**Liste des activités**:
1/ D'après le texte source, dans combien de pays les livres d'Arnaldur Indriðason ont-ils été publiés ?
2/ Selon le texte source, imposer quoi constituait un véritable défi quand Arnaldur Indriðason a commencé à écrire ? Énumérez tout ce qui est cité.

**Texte source**:
——————
Arnaldur Indriðason publie son premier livre, Synir duftsins (littéralement « Fils de poussière », inédit en français) en 1997. Cette publication marque pour certains, comme Harlan Coben, le départ d’une nouvelle vague islandaise de fiction criminelle. Quand il commence à écrire, en 1997, le roman policier a mauvaise réputation en Islande, ce n’est pas un genre « noble », la plupart des auteurs le tiennent pour un divertissement de médiocre qualité. Aujourd’hui, heureusement, le malentendu a été levé. Il y a une autre raison qui explique cette absence de tradition du roman policier, pourtant florissant dans le reste de la Scandinavie : son pays ne comptait que peu de criminels, fort peu de meurtres, et par conséquent peu d’enquêtes de police. Imposer un personnage de flic avec un nom typiquement islandais, des histoires qui se passent dans les rues de Reykjavík et des personnages qui vivent comme des Islandais constituait alors un véritable défi ! Les gens n’y croyaient pas. Mais depuis quinze ans, les crimes, ceux liés au trafic de drogue en particulier, se sont multipliés et sont devenus extrêmement violents. La société a profondément changé, elle est essentiellement urbaine. C’est de ce changement qu’il essaie de rendre compte, et ses romans s’inscrivent dans ce qu’on appelle le « réalisme social ».

Aux côtés d’Arni Thorarinsson, également auteur islandais de polars, Arnaldur déclare qu’« il n’existe pas de tradition de polar en Islande. [À cet état de fait, il y a deux raisons.] L’une tient en ce que les gens, y compris les écrivains, considéraient les histoires policières comme des mauvais romans […]. La deuxième raison, c’est que beaucoup d’Islandais ont longtemps cru en une sorte d’innocence de leur société. Très peu de choses répréhensibles se produisaient, et le peu de faits divers ne pouvaient pas donner lieu à des histoires policières. Ce qui explique qu’à [leurs] débuts, Arni Thorarinsson ou [Arnaldur ont] eu du mal à (s’)imposer [dans les milieux littéraires islandais]. »

Il fut nommé à maintes reprises écrivain le plus populaire d’Islande.

En 2004, ses livres ont fait partie des dix livres les plus empruntés à la Bibliothèque municipale de Reykjavík.

Ces livres ont été publiés dans 26 pays et traduits en allemand, danois, anglais, italien, tchèque, suédois, norvégien, néerlandais, catalan, finnois, espagnol, portugais et français.

Deux de ses œuvres : « La Cité des jarres » et « Hiver arctique » ont reçu, en 2002 et 2003, le Prix Clé de verre, la plus haute distinction scandinave.
——————
**Données fournies**:
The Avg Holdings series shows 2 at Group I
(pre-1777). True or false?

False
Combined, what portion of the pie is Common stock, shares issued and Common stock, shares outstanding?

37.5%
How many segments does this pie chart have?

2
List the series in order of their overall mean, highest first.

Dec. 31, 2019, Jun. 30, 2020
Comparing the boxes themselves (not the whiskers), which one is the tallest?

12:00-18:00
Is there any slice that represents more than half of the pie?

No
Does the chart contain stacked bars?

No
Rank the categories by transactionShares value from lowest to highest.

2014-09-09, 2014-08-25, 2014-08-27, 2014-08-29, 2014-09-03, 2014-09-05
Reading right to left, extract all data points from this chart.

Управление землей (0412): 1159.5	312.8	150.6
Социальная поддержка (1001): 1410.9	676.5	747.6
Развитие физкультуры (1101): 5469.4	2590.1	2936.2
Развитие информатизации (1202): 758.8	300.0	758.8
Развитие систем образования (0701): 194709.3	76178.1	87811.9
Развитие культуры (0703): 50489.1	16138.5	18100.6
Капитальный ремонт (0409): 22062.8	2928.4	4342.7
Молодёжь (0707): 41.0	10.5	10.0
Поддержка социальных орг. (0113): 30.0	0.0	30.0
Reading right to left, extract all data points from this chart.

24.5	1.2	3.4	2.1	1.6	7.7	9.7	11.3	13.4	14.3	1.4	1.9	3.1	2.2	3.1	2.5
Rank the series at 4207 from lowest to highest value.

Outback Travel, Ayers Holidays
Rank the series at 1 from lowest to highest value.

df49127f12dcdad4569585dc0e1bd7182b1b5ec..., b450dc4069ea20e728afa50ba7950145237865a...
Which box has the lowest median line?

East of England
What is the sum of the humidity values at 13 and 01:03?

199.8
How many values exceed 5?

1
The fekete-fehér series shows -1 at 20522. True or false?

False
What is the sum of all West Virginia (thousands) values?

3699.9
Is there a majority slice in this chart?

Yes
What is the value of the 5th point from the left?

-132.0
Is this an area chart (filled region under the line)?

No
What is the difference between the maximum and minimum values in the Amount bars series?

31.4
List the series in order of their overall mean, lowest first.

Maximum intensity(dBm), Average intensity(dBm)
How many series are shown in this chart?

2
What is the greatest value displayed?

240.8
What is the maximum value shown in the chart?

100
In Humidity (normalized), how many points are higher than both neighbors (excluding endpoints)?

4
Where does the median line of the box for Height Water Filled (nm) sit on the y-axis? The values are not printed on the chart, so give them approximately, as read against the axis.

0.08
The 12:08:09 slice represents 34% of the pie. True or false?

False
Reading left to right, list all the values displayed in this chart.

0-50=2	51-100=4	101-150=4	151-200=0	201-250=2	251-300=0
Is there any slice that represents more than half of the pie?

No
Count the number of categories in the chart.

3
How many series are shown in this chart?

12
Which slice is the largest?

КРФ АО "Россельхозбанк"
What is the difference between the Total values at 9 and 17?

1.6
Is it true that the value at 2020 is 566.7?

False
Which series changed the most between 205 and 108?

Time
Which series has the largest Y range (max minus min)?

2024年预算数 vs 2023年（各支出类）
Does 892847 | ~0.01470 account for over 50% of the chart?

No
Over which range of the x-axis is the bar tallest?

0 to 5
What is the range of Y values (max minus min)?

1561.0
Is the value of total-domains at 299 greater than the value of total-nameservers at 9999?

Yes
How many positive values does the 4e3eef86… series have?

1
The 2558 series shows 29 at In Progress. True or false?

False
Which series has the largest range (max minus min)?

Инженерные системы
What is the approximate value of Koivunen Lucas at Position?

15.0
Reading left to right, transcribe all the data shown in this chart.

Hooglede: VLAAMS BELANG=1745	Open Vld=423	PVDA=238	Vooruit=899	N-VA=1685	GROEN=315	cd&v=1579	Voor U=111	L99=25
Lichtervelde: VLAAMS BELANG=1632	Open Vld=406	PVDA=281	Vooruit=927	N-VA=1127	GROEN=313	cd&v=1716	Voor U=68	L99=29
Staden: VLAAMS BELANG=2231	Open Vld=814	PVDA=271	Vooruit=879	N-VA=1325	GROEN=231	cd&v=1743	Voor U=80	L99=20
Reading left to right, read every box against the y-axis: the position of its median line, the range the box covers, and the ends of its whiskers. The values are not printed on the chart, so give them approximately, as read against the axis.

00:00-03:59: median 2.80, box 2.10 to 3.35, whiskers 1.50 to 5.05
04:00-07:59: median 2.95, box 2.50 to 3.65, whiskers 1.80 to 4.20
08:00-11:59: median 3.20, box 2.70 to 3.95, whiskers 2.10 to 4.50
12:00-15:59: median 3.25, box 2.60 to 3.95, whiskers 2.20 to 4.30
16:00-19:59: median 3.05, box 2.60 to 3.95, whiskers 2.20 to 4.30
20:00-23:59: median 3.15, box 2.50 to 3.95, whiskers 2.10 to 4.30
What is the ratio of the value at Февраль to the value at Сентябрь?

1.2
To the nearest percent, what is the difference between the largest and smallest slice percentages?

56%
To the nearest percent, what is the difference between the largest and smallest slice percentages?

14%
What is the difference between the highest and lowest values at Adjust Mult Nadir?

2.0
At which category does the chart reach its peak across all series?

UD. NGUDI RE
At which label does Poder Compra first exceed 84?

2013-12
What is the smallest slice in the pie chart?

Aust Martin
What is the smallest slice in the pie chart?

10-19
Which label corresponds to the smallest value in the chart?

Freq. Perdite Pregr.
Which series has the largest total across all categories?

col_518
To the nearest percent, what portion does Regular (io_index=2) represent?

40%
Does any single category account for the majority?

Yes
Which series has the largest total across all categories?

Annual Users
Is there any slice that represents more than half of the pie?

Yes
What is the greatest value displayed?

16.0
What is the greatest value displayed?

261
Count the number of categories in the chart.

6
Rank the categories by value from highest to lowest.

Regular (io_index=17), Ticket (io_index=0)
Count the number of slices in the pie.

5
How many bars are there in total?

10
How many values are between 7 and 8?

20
——————
**Réponses proposées**:
1/ Dans 26 pays.

2/
- un personnage de flic avec un nom typiquement islandais
- des histoires qui se passent dans les rues de Reykjavík
- des personnages qui vivent comme des Islandais